Day 27: My first library job

So, following on from flexnib and Jane's post about their first library job, here's mine (since I'm running short on original ideas today!).

My first library job was not a library job.

It was in the Percy Baxter Collaborative Learning Centre, which was a state-of-the-art learning facility located on the first floor of the University of Melbourne's Baillieu Library. It was equipped with new PCs and Macs, complete with scanners, and the centre was one of the very few places on campus that had wireless internet access. There were two large separate training rooms for group learning, but the main centre had, iirc, about 60 or so computers. But this was more than just a student computer lab - the unique setup was designed so that computers were grouped into carrels for small-group collaboration. It opened in June 2000, and I was one of the original staff, working there until I moved to Darwin in September 2006.

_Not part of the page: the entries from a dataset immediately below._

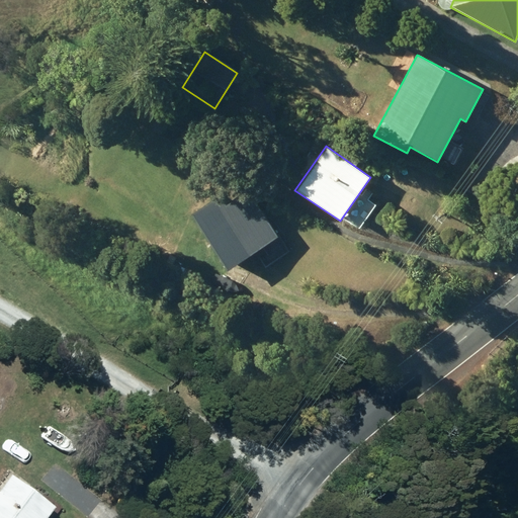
[(228,270),(278,236),(251,195),(241,202),(237,197),(197,224),(228,270)]
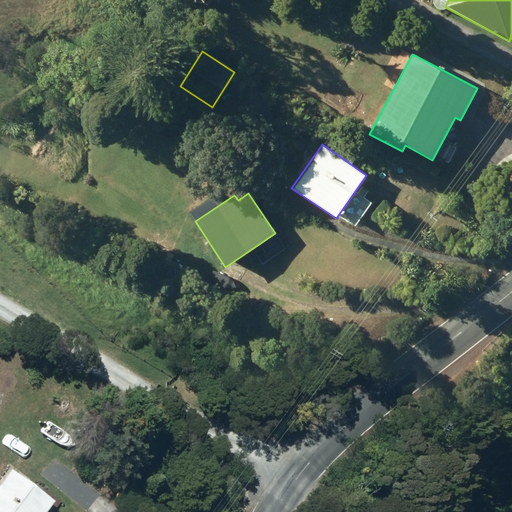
[(0,511),(42,511),(50,503),(8,471),(0,482),(0,511)]
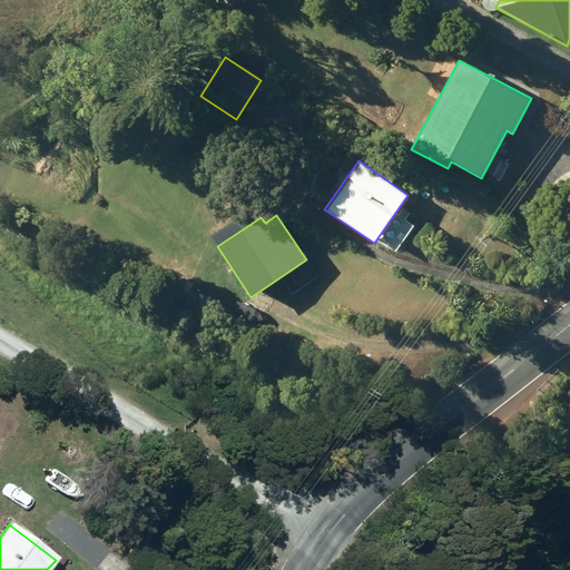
All buildings are outlined.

I worked as an ongoing casual on the front desk, working regular shifts, primarily helping people with printing and loaning our wireless cards (remember them?). I would also assist students and academics in accessing journal databases, and showing them how to identify and download full-text articles. I also received training in using Endnote and supported students and academics in using it. In the later years, we offered technical support to teaching staff using the Learning Management System (LMS), uploading and organising course material for online delivery.

What interests me in highsight was how "not part of the library" this centre was. We would often have people referred to us from the information desk downstairs - particularly those wanting to access online resources. There was quite a bit of referencing and citation training too - academics would often bring groups of postgrad students up for their research methods training using the training rooms.

For me and my colleagues, this facility seemed to be the exception to what a library was at the time - where it really should have been quite integral! And there's no doubt that my experience working in this centre over those six years equipped me with many of my primary skills for becoming a librarian - customer service, supervising a space, troubleshooting equipment, one-on-one information literacy training, referencing and citation knowledge, and so on...

A year or so ago, I revisited the Baillieu Library after hearing that they'd completed a major renovation. The Percy Baxter Centre now seems to have been superseded by the modernisation of the rest of the library, and just feels like a run-down computer lab. The service desk and offices are now vacant, as there doesn't seem to be a need for in-person support.

I suppose, these days, they'd just go and ask a librarian.